Wir vom obds wenden uns daher mit folgendem Appell an Sie:
Nutzen Sie Ihre Verantwortung und Gestaltungsmacht, um langfristige Schäden im Sozialsystem zu verhindern! Ja, Sparmaßnahmen können notwendig sein, doch sie dürfen nicht jene am härtesten treffen, die ohnehin am wenigsten haben. Familien, Arbeitslose, Erkrankte, Armutsbetroffene, Kinder, Alleinerziehende, Schutzsuchende, Jugendliche und ältere Menschen – sie alle wären von Kürzungen in zentralen Bereichen unverhältnismäßig betroffen.
Zudem werden diese ohne jegliche Evidenzbasierung und ohne entsprechende Studien, die mögliche Folgewirkungen beleuchten, durchgezogen. Das wäre im Wirtschaftsbereich undenkbar. Auch Übergangsfristen, um Adaptierungen vorzunehmen oder Strukturen anzupassen, fehlen völlig.
Wer im Sozialbereich das Angebot derart massiv zurückfährt, spart am Ende deshalb nicht! Jeder Euro, der in Integration, Prävention, Inklusion usw. investiert wird, muss später nicht in vielfacher Höhe für Folgekosten ausgegeben werden! Da der Bedarf nicht verschwindet, wird das Problem nur in die Zukunft verschoben.
Dabei geht es in Summe um einen vergleichsweise kleinen Anteil des Gesamtbudgets, der jedoch für die Betroffenen existenzielle Bedeutung hat.
Die Stärke einer Gesellschaft zeigt sich im Umgang mit ihren verletzlichsten Mitgliedern.
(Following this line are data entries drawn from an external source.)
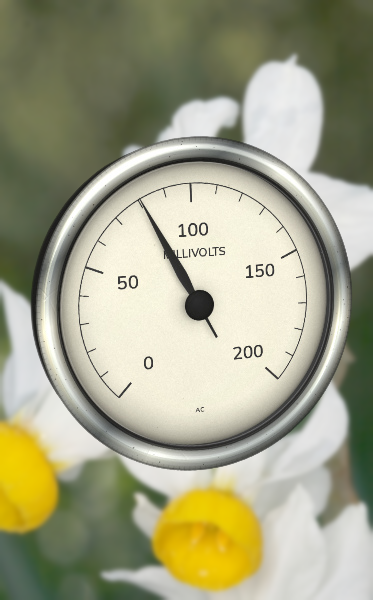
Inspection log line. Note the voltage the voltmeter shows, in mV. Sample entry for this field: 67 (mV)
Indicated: 80 (mV)
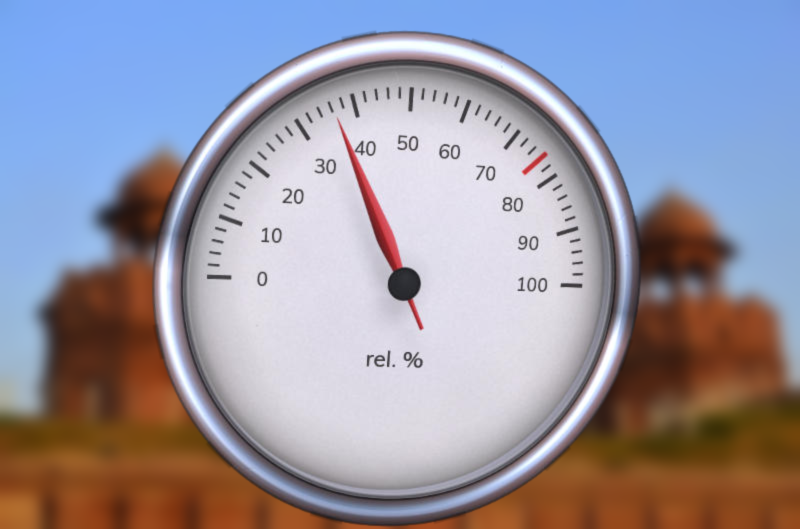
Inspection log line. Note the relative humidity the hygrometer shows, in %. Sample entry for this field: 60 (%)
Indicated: 36 (%)
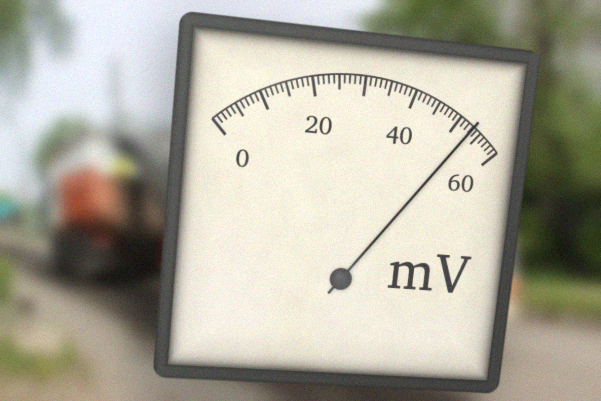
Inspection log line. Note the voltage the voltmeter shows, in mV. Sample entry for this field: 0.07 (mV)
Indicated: 53 (mV)
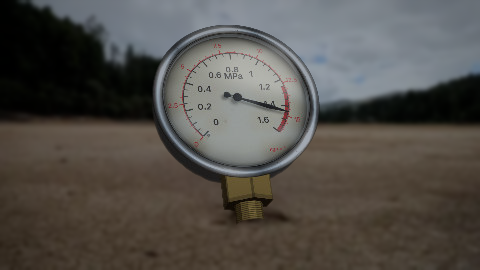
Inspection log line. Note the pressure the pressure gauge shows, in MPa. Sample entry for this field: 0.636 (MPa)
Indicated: 1.45 (MPa)
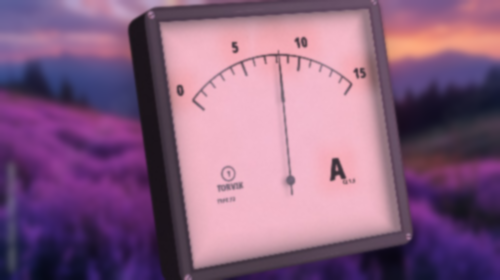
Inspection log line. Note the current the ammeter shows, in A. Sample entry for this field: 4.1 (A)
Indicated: 8 (A)
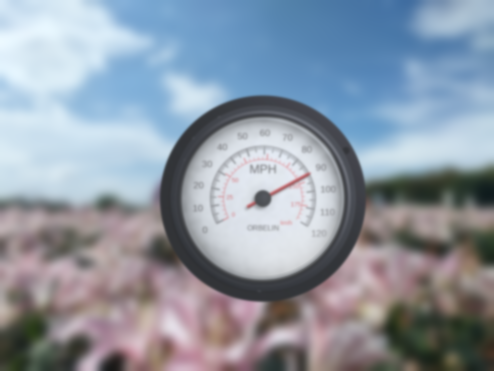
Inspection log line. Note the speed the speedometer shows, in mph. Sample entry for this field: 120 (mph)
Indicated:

Treffen Sie Entscheidungen, die ein starkes und solidarisches Österreich sichtbar machen!
Die Absicherung eines menschenwürdigen Lebens und die Zurverfügungstellung sozialer Dienstleistungen dürfen nicht von verfügbaren Budgetmitteln abhängig gemacht werden. Menschenrechte und Menschenwürde müssen trotz der finanziell angespannten Lage gewährleistet werden!
Es braucht aus unserer Sicht dringend eine Gesamtreform aller Bereiche, in denen Steuergelder investiert werden – die Grenzen zwischen den Sektoren Soziales, Gesundheit, Arbeitsmarkt, Jugend, Integration u.v.a.m. sind fließend und müssen gesamtheitlich betrachtet werden! Das Hin- und Herschieben der Zuständigkeiten und Verantwortlichkeiten muss beendet werden! Dazu gehört auch eine kritische Betrachtung des Föderalismus.